Metadata-Version: 2.4
Name: filepattern
Version: 2.2.4
Summary: Utilities for parsing files in a directory based on a file name pattern.
Author-email: Jesse McKinzie <Jesse.McKinzie@axleinfo.com>, Nick Schaub <nick.schaub@nih.gov>
License: MIT License
Project-URL: Documentation, https://filepattern.readthedocs.io/en/latest/
Project-URL: Source, https://github.com/PolusAI/filepattern
Project-URL: Homepage, https://github.com/PolusAI/filepattern
Classifier: Programming Language :: Python :: 3
Classifier: License :: OSI Approved :: MIT License
Classifier: Operating System :: OS Independent
Requires-Python: >=3.6
Description-Content-Type: text/markdown
License-File: LICENSE
Requires-Dist: pydantic
Dynamic: license-file

# Filepattern

[![Documentation Status](https://readthedocs.org/projects/filepattern/badge/?version=latest)](https://filepattern.readthedocs.io/en/latest/?badge=latest)
[![PyPI](https://img.shields.io/pypi/v/filepattern)](https://pypi.org/project/filepattern/)
![PyPI - Downloads](https://img.shields.io/pypi/dm/filepattern)
![Bower](https://img.shields.io/bower/l/MI)

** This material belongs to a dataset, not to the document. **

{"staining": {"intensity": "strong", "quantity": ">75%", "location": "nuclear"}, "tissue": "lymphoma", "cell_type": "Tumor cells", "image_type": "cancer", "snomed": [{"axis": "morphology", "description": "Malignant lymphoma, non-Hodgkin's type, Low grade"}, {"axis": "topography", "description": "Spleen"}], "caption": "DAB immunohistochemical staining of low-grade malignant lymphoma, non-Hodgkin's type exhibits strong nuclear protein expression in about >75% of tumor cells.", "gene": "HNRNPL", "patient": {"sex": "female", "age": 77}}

The ``filepattern`` utility is used to store files that follow a pattern, where the pattern is analogous to a simplified regular expression. The need for
``filepattern`` arises in situations where large amounts of data with a systematic naming convention needs to be filtered by patterns in the naming. For example, one may have
a directory containing segmented images where the name contains information such as the channel, the column value, and the row value. ``filepattern`` provides the ability to
extract all images containing such a naming pattern, filter by the row or column value, or group files by one or more of the aforementioned variables.

## Summary
- [Read the Docs](https://filepattern.readthedocs.io/en/latest/Home.html)
- [Install](#install)
- [Authors](#authors)
- [License](#license)
- [Acknowledgments](#acknowledgments)

## Install

`filepattern` is both pip and conda installable by running `pip install filepattern` or `conda install filepattern -c conda-forge`

## Build and Install
Alternatively, ``filepattern`` can either be build inside a `conda` environment or independently outside of it directly from the source.

### __Inside Conda__
``filepattern`` uses a CMake build system.
Below is an example of how to build ``filepattern`` Python package inside a `conda` environment on Linux.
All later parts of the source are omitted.